A number of years ago, after The Color of Life released, my favorite neighborhood bookseller recommended it to me. Heeding Kathleen’s advice, I bought the book …where it proceeded to sit for another four years until I finally dusted it off and got to reading.
And friends, it’s exquisite.
Take this paragraph, which Jacobs, an Indian American woman, writes to her bi-racial son:
Here is the thing, though, the real, true thing I still have trouble admitting: I can’t protect you from everything. I can’t protect you from becoming a brown man in America. I can’t protect you from spending a lifetime caught between the beautiful dream of a diverse nation and the complicated reality of one. I can’t even protect you from the simple fact that sometimes, the people who love us will choose a world that doesn’t.

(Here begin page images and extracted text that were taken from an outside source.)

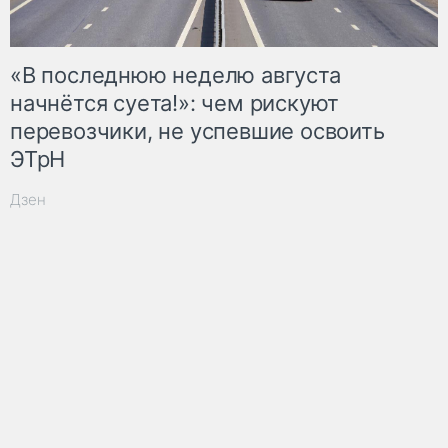
«В последнюю неделю августа
начнётся суета!»: чем рискуют
перевозчики, не успевшие освоить
ЭТрН
Дзен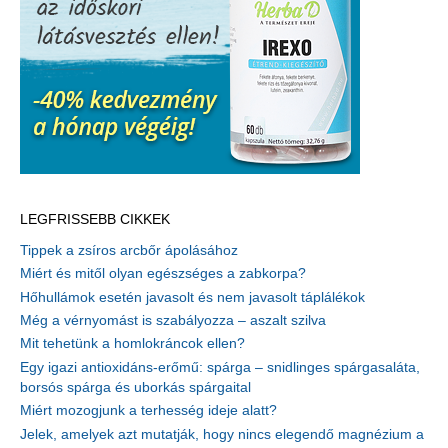
LEGFRISSEBB CIKKEK
Tippek a zsíros arcbőr ápolásához
Miért és mitől olyan egészséges a zabkorpa?
Hőhullámok esetén javasolt és nem javasolt táplálékok
Még a vérnyomást is szabályozza – aszalt szilva
Mit tehetünk a homlokráncok ellen?
Egy igazi antioxidáns-erőmű: spárga – snidlinges spárgasaláta,
borsós spárga és uborkás spárgaital
Miért mozogjunk a terhesség ideje alatt?
Jelek, amelyek azt mutatják, hogy nincs elegendő magnézium a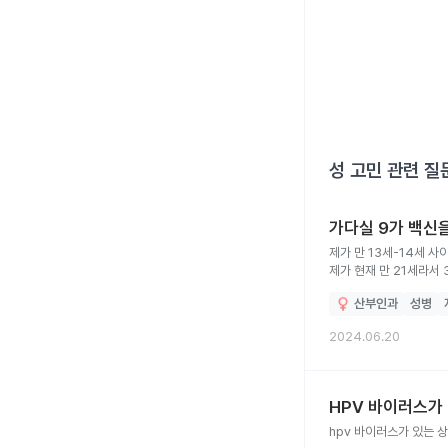
성 고민
관련 질
가다실 9가 백신
제가 만 13세-14세 
제가 현재 만 21세라서
이력과 관련없이 9가를
산부인과
성병
2024.06.20
HPV 바이러스가
hpv 바이러스가 있는 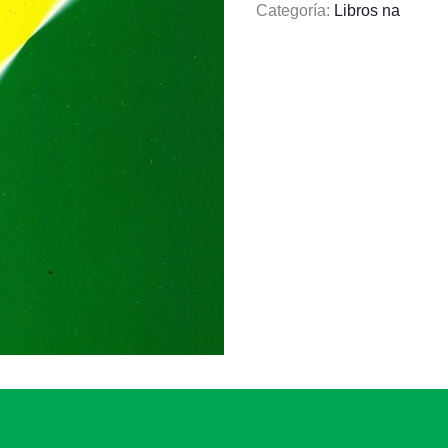
Categoría:
Libros na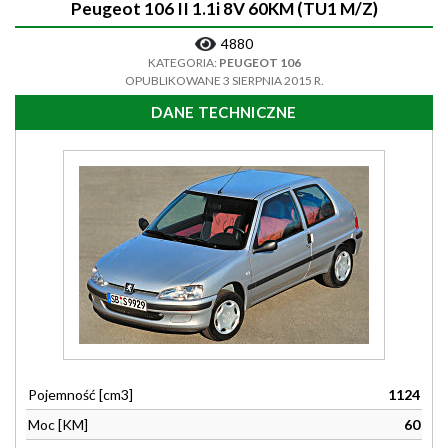
Peugeot 106 II 1.1i 8V 60KM (TU1 M/Z)
4880
KATEGORIA:
PEUGEOT 106
OPUBLIKOWANE 3 SIERPNIA 2015 R.
DANE TECHNICZNE
Pojemność [cm3]
1124
Moc [KM]
60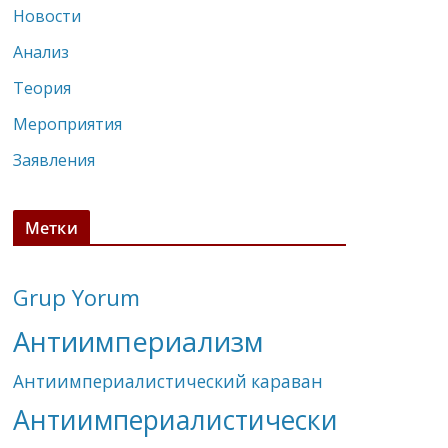
Новости
Анализ
Теория
Мероприятия
Заявления
Метки
Grup Yorum
Антиимпериализм
Антиимпериалистический караван
Антиимпериалистически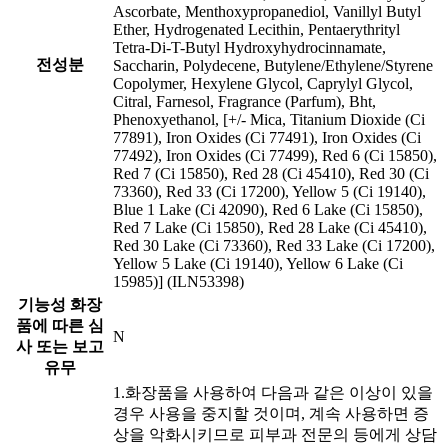
Ascorbate, Menthoxypropanediol, Vanillyl Butyl
Ether, Hydrogenated Lecithin, Pentaerythrityl
Tetra-Di-T-Butyl Hydroxyhydrocinnamate,
전성분
Saccharin, Polydecene, Butylene/Ethylene/Styrene
Copolymer, Hexylene Glycol, Caprylyl Glycol,
Citral, Farnesol, Fragrance (Parfum), Bht,
Phenoxyethanol, [+/- Mica, Titanium Dioxide (Ci
77891), Iron Oxides (Ci 77491), Iron Oxides (Ci
77492), Iron Oxides (Ci 77499), Red 6 (Ci 15850),
Red 7 (Ci 15850), Red 28 (Ci 45410), Red 30 (Ci
73360), Red 33 (Ci 17200), Yellow 5 (Ci 19140),
Blue 1 Lake (Ci 42090), Red 6 Lake (Ci 15850),
Red 7 Lake (Ci 15850), Red 28 Lake (Ci 45410),
Red 30 Lake (Ci 73360), Red 33 Lake (Ci 17200),
Yellow 5 Lake (Ci 19140), Yellow 6 Lake (Ci
15985)] (ILN53398)
기능성 화장
품에 따른 심
N
사 또는 보고
유무
1.화장품을 사용하여 다음과 같은 이상이 있을
경우 사용을 중지할 것이며, 계속 사용하면 증
상을 악화시키므로 피부과 전문의 등에게 상담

It was a gut-punch to my mama heart and certainly to the story I live as mother to two mixed-race boys. Because even though it’s a graphic novel, it’s a memoir about the conversations that happened on and around raising a young, bi-racial son in America today.
I can’t recommend it more highly.
P.S. Obviously I need to get on board with grown-up graphic novels. What of this genre have you read, loved, and recommend I give a go?